Section 230 Preempts Two More Harassment Lawsuits
Recapping a couple of doomed-from-inception lawsuits.
Benedict v. Google LLC, 2024 WL 3427161 (D. Ariz. July 16, 2024)
Lance Benedict is a musician. Someone attacked him on the heavy metal website “All That Shreds” (apparently gone now), posting allegedly doctored images and defamatory statements. Those items got indexed in Google and appeared in Benedict’s vanity searches. Benedict complained to Google with predictable (non)results. He claims the false info ruined his career and marriage and led to other deleterious consequences.
Trademark. “A defendant does not “use” a plaintiff’s mark to [infringe] when the defendant merely provides a search engine service that allows third parties to search using the plaintiff’s mark. A defendant also does not “use” the mark under the Lanham Act if it merely produces search results that contain the plaintiff’s mark.”
Defamation. The defamation claim fails due to the statute of limitations. Apparently the publication took place in 2019 and he filed suit in 2023.
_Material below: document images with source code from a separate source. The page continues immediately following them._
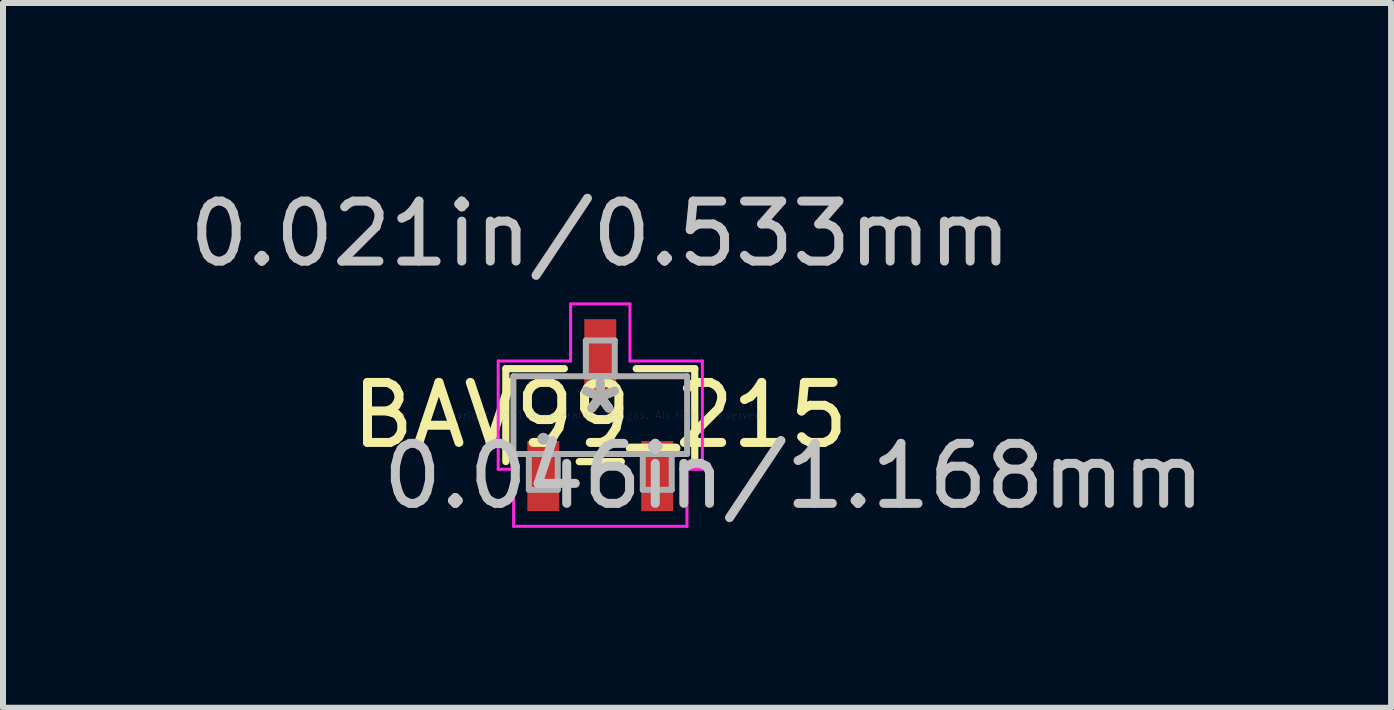
<source format=kicad_pcb>
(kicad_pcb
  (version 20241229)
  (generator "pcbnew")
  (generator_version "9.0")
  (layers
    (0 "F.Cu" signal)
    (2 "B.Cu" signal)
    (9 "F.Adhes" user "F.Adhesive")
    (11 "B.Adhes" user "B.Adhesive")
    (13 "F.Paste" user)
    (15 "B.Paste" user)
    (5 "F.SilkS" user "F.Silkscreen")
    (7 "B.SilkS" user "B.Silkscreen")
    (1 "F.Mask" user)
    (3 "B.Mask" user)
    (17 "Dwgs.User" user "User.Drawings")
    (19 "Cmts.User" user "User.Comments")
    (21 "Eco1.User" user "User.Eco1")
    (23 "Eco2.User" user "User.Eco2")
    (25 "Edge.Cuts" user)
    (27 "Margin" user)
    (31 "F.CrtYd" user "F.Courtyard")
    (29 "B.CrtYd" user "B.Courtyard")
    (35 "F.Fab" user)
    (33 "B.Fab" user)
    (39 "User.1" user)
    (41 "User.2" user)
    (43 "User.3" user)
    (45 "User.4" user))
  (footprint "BAV99_215"
    (layer "F.Cu")
    (at 6.958 3.871)
    (property "Reference" "BAV99_215" (at 0 0 0) (layer "F.SilkS") (effects (font (size 1 1) (thickness 0.15))))
    (attr through_hole)
    (fp_line (start -1.575 -0.775) (end -1.575 0.775) (stroke (width 0.12) (type solid)) (layer "F.SilkS"))
    (fp_line (start -0.599 -0.775) (end -1.575 -0.775) (stroke (width 0.12) (type solid)) (layer "F.SilkS"))
    (fp_line (start -0.351 0.775) (end 0.351 0.775) (stroke (width 0.12) (type solid)) (layer "F.SilkS"))
    (fp_line (start 1.575 -0.775) (end 0.599 -0.775) (stroke (width 0.12) (type solid)) (layer "F.SilkS"))
    (fp_line (start 1.575 0.775) (end 1.575 -0.775) (stroke (width 0.12) (type solid)) (layer "F.SilkS"))
    (fp_line (start -1.702 -0.902) (end -0.495 -0.902) (stroke (width 0.05) (type solid)) (layer "F.CrtYd"))
    (fp_line (start -1.702 0.902) (end -1.702 -0.902) (stroke (width 0.05) (type solid)) (layer "F.CrtYd"))
    (fp_line (start -1.445 0.902) (end -1.702 0.902) (stroke (width 0.05) (type solid)) (layer "F.CrtYd"))
    (fp_line (start -1.445 1.854) (end -1.445 0.902) (stroke (width 0.05) (type solid)) (layer "F.CrtYd"))
    (fp_line (start -0.495 -1.854) (end 0.495 -1.854) (stroke (width 0.05) (type solid)) (layer "F.CrtYd"))
    (fp_line (start -0.495 -0.902) (end -0.495 -1.854) (stroke (width 0.05) (type solid)) (layer "F.CrtYd"))
    (fp_line (start 0.495 -1.854) (end 0.495 -0.902) (stroke (width 0.05) (type solid)) (layer "F.CrtYd"))
    (fp_line (start 0.495 -0.902) (end 1.702 -0.902) (stroke (width 0.05) (type solid)) (layer "F.CrtYd"))
    (fp_line (start 1.445 0.902) (end 1.445 1.854) (stroke (width 0.05) (type solid)) (layer "F.CrtYd"))
    (fp_line (start 1.445 1.854) (end -1.445 1.854) (stroke (width 0.05) (type solid)) (layer "F.CrtYd"))
    (fp_line (start 1.702 -0.902) (end 1.702 0.902) (stroke (width 0.05) (type solid)) (layer "F.CrtYd"))
    (fp_line (start 1.702 0.902) (end 1.445 0.902) (stroke (width 0.05) (type solid)) (layer "F.CrtYd"))
    (fp_line (start -1.448 -0.648) (end -1.448 0.648) (stroke (width 0.1) (type solid)) (layer "F.Fab"))
    (fp_line (start -1.448 0.648) (end 1.448 0.648) (stroke (width 0.1) (type solid)) (layer "F.Fab"))
    (fp_line (start -1.191 0.648) (end -1.191 1.245) (stroke (width 0.1) (type solid)) (layer "F.Fab"))
    (fp_line (start -1.191 1.245) (end -0.709 1.245) (stroke (width 0.1) (type solid)) (layer "F.Fab"))
    (fp_line (start -0.709 0.648) (end -1.191 0.648) (stroke (width 0.1) (type solid)) (layer "F.Fab"))
    (fp_line (start -0.709 1.245) (end -0.709 0.648) (stroke (width 0.1) (type solid)) (layer "F.Fab"))
    (fp_line (start -0.241 -1.245) (end -0.241 -0.648) (stroke (width 0.1) (type solid)) (layer "F.Fab"))
    (fp_line (start -0.241 -0.648) (end 0.241 -0.648) (stroke (width 0.1) (type solid)) (layer "F.Fab"))
    (fp_line (start 0.241 -1.245) (end -0.241 -1.245) (stroke (width 0.1) (type solid)) (layer "F.Fab"))
    (fp_line (start 0.241 -0.648) (end 0.241 -1.245) (stroke (width 0.1) (type solid)) (layer "F.Fab"))
    (fp_line (start 0.709 0.648) (end 0.709 1.245) (stroke (width 0.1) (type solid)) (layer "F.Fab"))
    (fp_line (start 0.709 1.245) (end 1.191 1.245) (stroke (width 0.1) (type solid)) (layer "F.Fab"))
    (fp_line (start 1.191 0.648) (end 0.709 0.648) (stroke (width 0.1) (type solid)) (layer "F.Fab"))
    (fp_line (start 1.191 1.245) (end 1.191 0.648) (stroke (width 0.1) (type solid)) (layer "F.Fab"))
    (fp_line (start 1.448 -0.648) (end -1.448 -0.648) (stroke (width 0.1) (type solid)) (layer "F.Fab"))
    (fp_line (start 1.448 0.648) (end 1.448 -0.648) (stroke (width 0.1) (type solid)) (layer "F.Fab"))
    (fp_circle (center -0.95 0.394) (end -0.95 0.394) (stroke (width 0.1) (type solid)) (fill no) (layer "F.Fab"))
    (fp_text user "*" (at 0 0 0) (layer "F.SilkS") (effects (font (size 1 1) (thickness 0.15))))
    (fp_text user "0.021in/0.533mm" (at 0 -3.023 0) (layer "Dwgs.User") (effects (font (size 1 1) (thickness 0.15))))
    (fp_text user "0.046in/1.168mm" (at 3.226 1.016 0) (layer "Dwgs.User") (effects (font (size 1 1) (thickness 0.15))))
    (fp_text user "Copyright 2021 Accelerated Designs. All rights reserved." (at 0 0 0) (layer "Cmts.User") (effects (font (size 0.127 0.127) (thickness 0.002))))
    (fp_text user "*" (at 0 0 0) (layer "F.Fab") (effects (font (size 1 1) (thickness 0.15))))
    (pad "1" smd rect (at -0.95 1.016) (size 0.533 1.168) (layers "F.Cu" "F.Mask" "F.Paste"))
    (pad "2" smd rect (at 0.95 1.016) (size 0.533 1.168) (layers "F.Cu" "F.Mask" "F.Paste"))
    (pad "3" smd rect (at 0 -1.016) (size 0.533 1.168) (layers "F.Cu" "F.Mask" "F.Paste")))
  (gr_rect
    (start -3 -3)
    (end 20.142 8.75)
    (stroke (width 0.1) (type default))
    (fill no)
    (layer "Edge.Cuts")))
</source>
Harassment. Section 230 applies. “Plaintiff failed to allege any facts that suggest Defendant did any more than passively display content created by third parties. Defendant thus is an interactive computer service provider in this context and has immunity from suit arising out from content created by third parties.” As you know, Section 230 applies even if defendants do more than passively display content.
Todino v. Twitter Inc., 2024 WL 3421685 (Mass. App. Ct. July 16, 2024)
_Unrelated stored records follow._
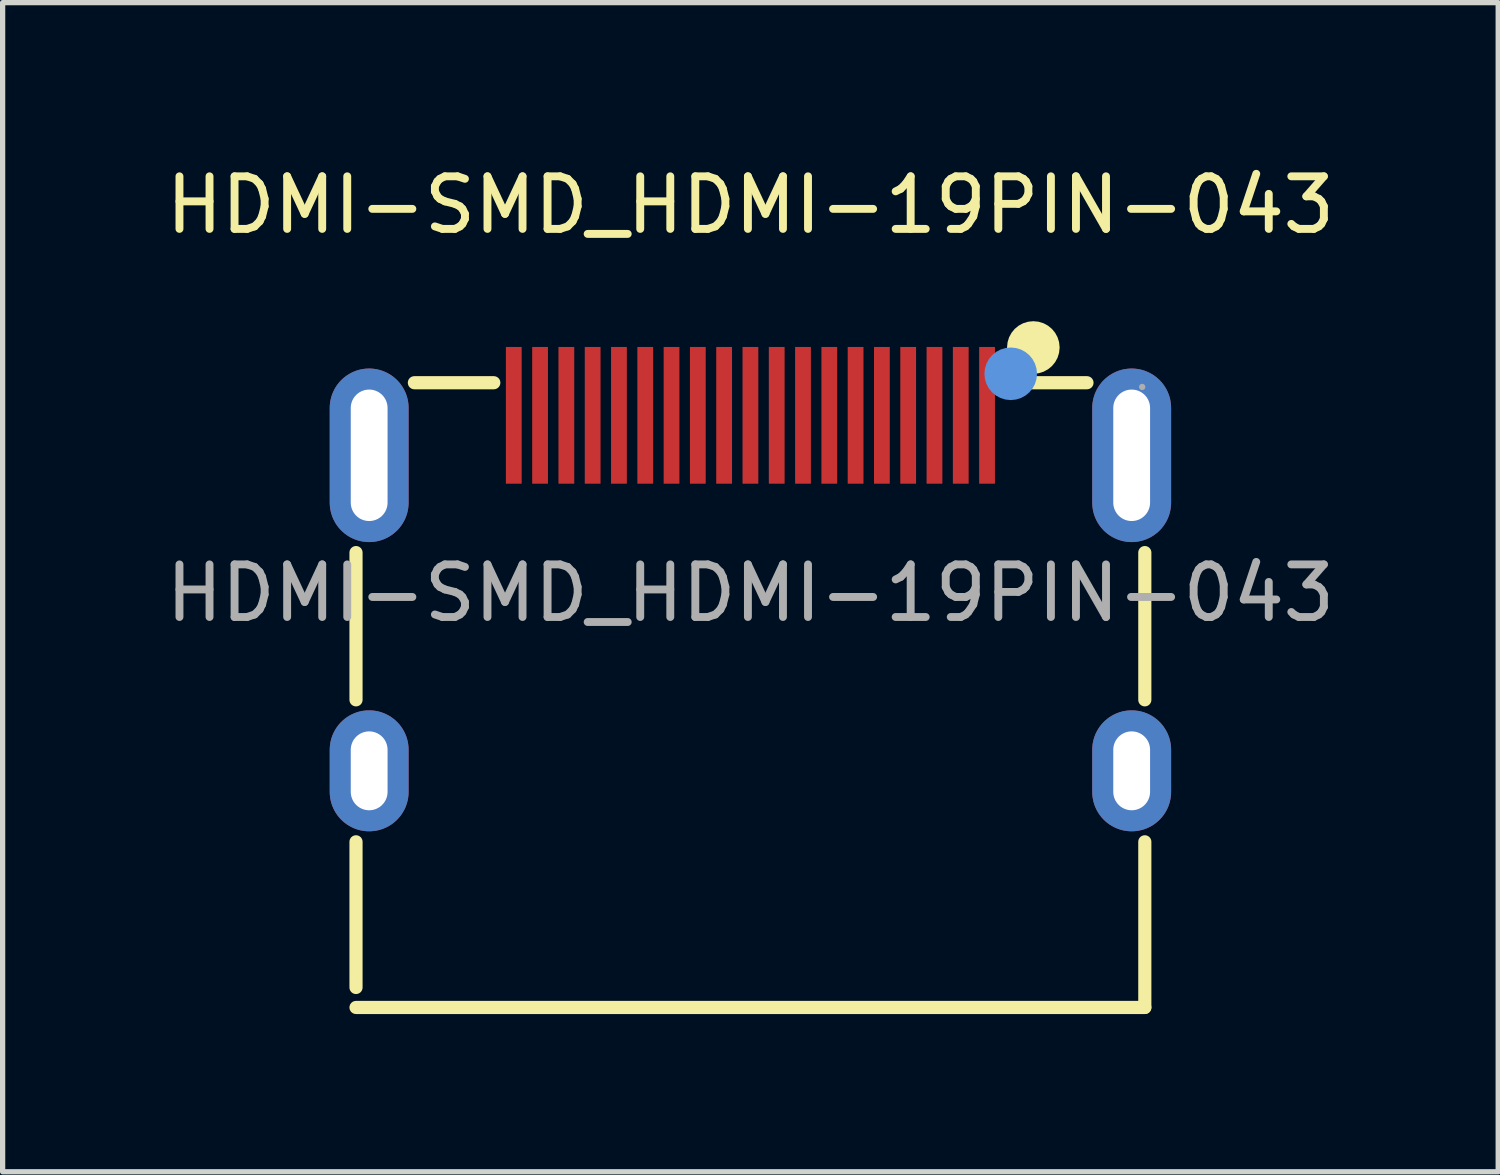
<source format=kicad_pcb>
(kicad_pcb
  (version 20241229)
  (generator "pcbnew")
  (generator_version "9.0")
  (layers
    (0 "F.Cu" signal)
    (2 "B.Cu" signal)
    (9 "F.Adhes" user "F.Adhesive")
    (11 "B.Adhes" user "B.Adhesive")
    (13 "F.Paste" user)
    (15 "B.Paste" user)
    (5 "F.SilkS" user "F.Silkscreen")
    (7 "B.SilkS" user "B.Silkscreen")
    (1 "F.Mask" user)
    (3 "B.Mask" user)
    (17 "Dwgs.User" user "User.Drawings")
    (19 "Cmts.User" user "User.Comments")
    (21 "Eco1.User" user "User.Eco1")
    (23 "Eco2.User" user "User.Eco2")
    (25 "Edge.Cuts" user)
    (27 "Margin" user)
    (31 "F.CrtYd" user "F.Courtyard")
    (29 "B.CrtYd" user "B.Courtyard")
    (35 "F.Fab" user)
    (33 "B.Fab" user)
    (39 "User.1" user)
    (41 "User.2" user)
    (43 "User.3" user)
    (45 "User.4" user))
  (footprint "HDMI-SMD_HDMI-19PIN-043"
    (layer "F.Cu")
    (at 11.22 8.228)
    (property "Reference" "HDMI-SMD_HDMI-19PIN-043" (at 0 -7.38 0) (layer "F.SilkS") (effects (font (size 1 1) (thickness 0.15))))
    (attr smd)
    (fp_line (start -7.5 2.03) (end -7.5 -0.77) (stroke (width 0.25) (type solid)) (layer "F.SilkS"))
    (fp_line (start -7.5 7.5) (end -7.5 4.73) (stroke (width 0.25) (type solid)) (layer "F.SilkS"))
    (fp_line (start -4.88 -4) (end -6.39 -4) (stroke (width 0.25) (type solid)) (layer "F.SilkS"))
    (fp_line (start 6.4 -4) (end 4.89 -4) (stroke (width 0.25) (type solid)) (layer "F.SilkS"))
    (fp_line (start 7.5 2.03) (end 7.5 -0.77) (stroke (width 0.25) (type solid)) (layer "F.SilkS"))
    (fp_line (start 7.5 7.88) (end -7.5 7.88) (stroke (width 0.25) (type solid)) (layer "F.SilkS"))
    (fp_line (start 7.5 7.88) (end 7.5 4.73) (stroke (width 0.25) (type solid)) (layer "F.SilkS"))
    (fp_circle (center 5.38 -4.67) (end 5.63 -4.67) (stroke (width 0.5) (type solid)) (fill no) (layer "F.SilkS"))
    (fp_circle (center 4.95 -4.17) (end 5.2 -4.17) (stroke (width 0.5) (type solid)) (fill no) (layer "Cmts.User"))
    (fp_circle (center 7.45 -3.92) (end 7.48 -3.92) (stroke (width 0.06) (type solid)) (fill no) (layer "F.Fab"))
    (fp_text user "${REFERENCE}" (at 0 0 0) (layer "F.Fab") (effects (font (size 1 1) (thickness 0.15))))
    (pad "1" smd rect (at 4.5 -3.38) (size 0.3 2.6) (layers "F.Cu" "F.Mask" "F.Paste"))
    (pad "2" smd rect (at 4 -3.38) (size 0.3 2.6) (layers "F.Cu" "F.Mask" "F.Paste"))
    (pad "3" smd rect (at 3.5 -3.38) (size 0.3 2.6) (layers "F.Cu" "F.Mask" "F.Paste"))
    (pad "4" smd rect (at 3 -3.38) (size 0.3 2.6) (layers "F.Cu" "F.Mask" "F.Paste"))
    (pad "5" smd rect (at 2.5 -3.38) (size 0.3 2.6) (layers "F.Cu" "F.Mask" "F.Paste"))
    (pad "6" smd rect (at 2 -3.38) (size 0.3 2.6) (layers "F.Cu" "F.Mask" "F.Paste"))
    (pad "7" smd rect (at 1.5 -3.38) (size 0.3 2.6) (layers "F.Cu" "F.Mask" "F.Paste"))
    (pad "8" smd rect (at 1 -3.38) (size 0.3 2.6) (layers "F.Cu" "F.Mask" "F.Paste"))
    (pad "9" smd rect (at 0.5 -3.38) (size 0.3 2.6) (layers "F.Cu" "F.Mask" "F.Paste"))
    (pad "10" smd rect (at 0 -3.38) (size 0.3 2.6) (layers "F.Cu" "F.Mask" "F.Paste"))
    (pad "11" smd rect (at -0.5 -3.38) (size 0.3 2.6) (layers "F.Cu" "F.Mask" "F.Paste"))
    (pad "12" smd rect (at -1 -3.38) (size 0.3 2.6) (layers "F.Cu" "F.Mask" "F.Paste"))
    (pad "13" smd rect (at -1.5 -3.38) (size 0.3 2.6) (layers "F.Cu" "F.Mask" "F.Paste"))
    (pad "14" smd rect (at -2 -3.38) (size 0.3 2.6) (layers "F.Cu" "F.Mask" "F.Paste"))
    (pad "15" smd rect (at -2.5 -3.38) (size 0.3 2.6) (layers "F.Cu" "F.Mask" "F.Paste"))
    (pad "16" smd rect (at -3 -3.38) (size 0.3 2.6) (layers "F.Cu" "F.Mask" "F.Paste"))
    (pad "17" smd rect (at -3.5 -3.38) (size 0.3 2.6) (layers "F.Cu" "F.Mask" "F.Paste"))
    (pad "18" smd rect (at -4 -3.38) (size 0.3 2.6) (layers "F.Cu" "F.Mask" "F.Paste"))
    (pad "19" smd rect (at -4.5 -3.38) (size 0.3 2.6) (layers "F.Cu" "F.Mask" "F.Paste"))
    (pad "SH" thru_hole oval (at -7.25 -2.62) (size 1.5 3.3) (drill oval 0.7 2.5) (layers "*.Cu" "*.Mask"))
    (pad "SH" thru_hole oval (at -7.25 3.38) (size 1.5 2.3) (drill oval 0.7 1.5) (layers "*.Cu" "*.Mask"))
    (pad "SH" thru_hole oval (at 7.25 -2.62) (size 1.5 3.3) (drill oval 0.7 2.5) (layers "*.Cu" "*.Mask"))
    (pad "SH" thru_hole oval (at 7.25 3.38) (size 1.5 2.3) (drill oval 0.7 1.5) (layers "*.Cu" "*.Mask")))
  (gr_rect
    (start -3 -3)
    (end 25.44 19.233)
    (stroke (width 0.1) (type default))
    (fill no)
    (layer "Edge.Cuts")))
</source>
“According to Todino’s amended complaints, anonymous users posted content to the social media sites that included false statements about him, or offensive material (such as pornography) that falsely was presented as having been posted by him…He claims that the identified defendants are liable in their own right for refusing to take down the posts even after he demonstrated their defamatory nature.”
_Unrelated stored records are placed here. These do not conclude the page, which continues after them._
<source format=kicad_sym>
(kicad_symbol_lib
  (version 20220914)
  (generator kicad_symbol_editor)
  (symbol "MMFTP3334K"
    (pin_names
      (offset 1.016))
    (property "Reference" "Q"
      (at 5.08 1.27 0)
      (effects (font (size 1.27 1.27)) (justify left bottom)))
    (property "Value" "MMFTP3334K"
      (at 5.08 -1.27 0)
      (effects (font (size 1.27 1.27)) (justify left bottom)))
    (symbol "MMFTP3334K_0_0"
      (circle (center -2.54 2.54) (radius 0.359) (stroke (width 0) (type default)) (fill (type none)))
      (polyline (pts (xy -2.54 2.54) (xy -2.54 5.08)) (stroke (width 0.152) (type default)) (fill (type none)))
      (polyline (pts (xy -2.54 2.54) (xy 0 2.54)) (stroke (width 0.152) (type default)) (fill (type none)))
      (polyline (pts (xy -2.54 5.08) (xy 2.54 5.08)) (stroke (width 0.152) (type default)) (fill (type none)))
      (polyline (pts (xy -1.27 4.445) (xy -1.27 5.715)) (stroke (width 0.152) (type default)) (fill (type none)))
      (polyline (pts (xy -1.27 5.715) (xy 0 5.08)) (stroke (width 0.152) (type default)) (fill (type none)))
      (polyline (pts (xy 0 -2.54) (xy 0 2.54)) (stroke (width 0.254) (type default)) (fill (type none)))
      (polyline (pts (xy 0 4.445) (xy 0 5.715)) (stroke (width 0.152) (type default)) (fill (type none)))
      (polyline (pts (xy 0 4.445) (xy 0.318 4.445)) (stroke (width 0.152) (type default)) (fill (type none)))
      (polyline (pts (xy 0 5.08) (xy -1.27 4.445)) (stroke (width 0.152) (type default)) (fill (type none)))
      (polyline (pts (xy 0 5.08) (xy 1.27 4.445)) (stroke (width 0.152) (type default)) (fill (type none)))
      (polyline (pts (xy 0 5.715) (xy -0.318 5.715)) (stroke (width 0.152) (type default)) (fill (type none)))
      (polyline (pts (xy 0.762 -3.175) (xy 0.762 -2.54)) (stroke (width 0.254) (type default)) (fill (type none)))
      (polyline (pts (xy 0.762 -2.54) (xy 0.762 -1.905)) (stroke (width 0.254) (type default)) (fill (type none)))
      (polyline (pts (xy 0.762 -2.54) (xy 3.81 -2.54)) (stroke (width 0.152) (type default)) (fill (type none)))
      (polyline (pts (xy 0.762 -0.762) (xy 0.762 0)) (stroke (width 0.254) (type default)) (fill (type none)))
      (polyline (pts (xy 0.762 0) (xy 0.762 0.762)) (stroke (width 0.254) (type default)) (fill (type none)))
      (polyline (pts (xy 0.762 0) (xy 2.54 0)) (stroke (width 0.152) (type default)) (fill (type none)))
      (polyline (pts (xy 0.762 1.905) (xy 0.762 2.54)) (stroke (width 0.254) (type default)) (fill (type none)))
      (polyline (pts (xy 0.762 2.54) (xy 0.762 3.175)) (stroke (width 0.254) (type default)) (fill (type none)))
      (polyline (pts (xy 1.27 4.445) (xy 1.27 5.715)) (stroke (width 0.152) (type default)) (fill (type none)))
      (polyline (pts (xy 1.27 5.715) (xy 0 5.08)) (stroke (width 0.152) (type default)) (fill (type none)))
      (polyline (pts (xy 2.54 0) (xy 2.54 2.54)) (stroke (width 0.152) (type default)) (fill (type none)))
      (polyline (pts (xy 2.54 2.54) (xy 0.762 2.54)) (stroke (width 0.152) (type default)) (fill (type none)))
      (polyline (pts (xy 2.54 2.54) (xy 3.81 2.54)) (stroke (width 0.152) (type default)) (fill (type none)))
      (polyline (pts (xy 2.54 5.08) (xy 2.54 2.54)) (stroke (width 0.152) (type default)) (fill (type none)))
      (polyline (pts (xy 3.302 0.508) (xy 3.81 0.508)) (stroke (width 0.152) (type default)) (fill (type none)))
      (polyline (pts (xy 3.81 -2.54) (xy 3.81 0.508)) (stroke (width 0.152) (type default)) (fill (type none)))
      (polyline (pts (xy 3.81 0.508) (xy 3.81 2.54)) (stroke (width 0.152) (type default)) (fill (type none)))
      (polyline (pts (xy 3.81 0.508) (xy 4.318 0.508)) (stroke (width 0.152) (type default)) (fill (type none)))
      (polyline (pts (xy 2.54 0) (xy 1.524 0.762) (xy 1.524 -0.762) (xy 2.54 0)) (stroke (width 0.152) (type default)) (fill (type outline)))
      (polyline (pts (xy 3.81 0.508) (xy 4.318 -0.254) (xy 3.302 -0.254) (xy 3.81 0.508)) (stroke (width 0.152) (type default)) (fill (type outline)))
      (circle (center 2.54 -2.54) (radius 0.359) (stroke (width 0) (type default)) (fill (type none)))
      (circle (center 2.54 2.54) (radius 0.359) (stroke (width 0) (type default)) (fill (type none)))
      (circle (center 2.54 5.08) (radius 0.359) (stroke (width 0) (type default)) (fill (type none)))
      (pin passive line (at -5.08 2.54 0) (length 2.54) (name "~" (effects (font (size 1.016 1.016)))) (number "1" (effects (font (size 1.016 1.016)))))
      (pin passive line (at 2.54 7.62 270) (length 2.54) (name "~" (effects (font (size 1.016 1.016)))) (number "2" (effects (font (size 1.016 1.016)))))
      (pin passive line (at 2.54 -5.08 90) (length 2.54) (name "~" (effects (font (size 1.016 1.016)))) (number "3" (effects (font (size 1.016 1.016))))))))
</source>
This is an obvious Section 230 case. To get around it, Todino argued that he was suing for failure to remove the postings. (I can’t confirm that Todino was pro se, but this argument is a good signal of pro se status). That tired argument fails again. The court cites the old Lycos case for the proposition that 230 applies to failure to remove, even after notice. The court adds “Recasting the defamation claim as one for negligence does nothing to save it from falling within § 230’s ambit.”
An easy dismissal, but with a weird final footnote:
Lest our ruling be misunderstood, one final clarification is warranted. If someone in Todino’s position had secured injunctive relief requiring third parties to remove defamatory content that they had posted to a social media site, but those parties refused to comply, the question would arise whether such a plaintiff could secure an order requiring the social media sites themselves to remove the material (on the theory that the plaintiff was not invoking their own liability but simply enforcing the judgment against the third party)…We do not reach this issue because it is not presented in the current appeal.
Say what? The court cites to Hassell v. Bird, but this issue is older, such as the old Blockowicz case (which was a federal case, while this is a state court case). Those cases stand for the proposition that plaintiffs can’t work around Section 230’s immunity for the intermediary by getting an injunction binding only the poster. So what is the court suggesting, and why did the court use the subjunctive voice? Did Todino say he was going to get an injunction against the initial posters? Was the court offering him free legal advice? The mind reels.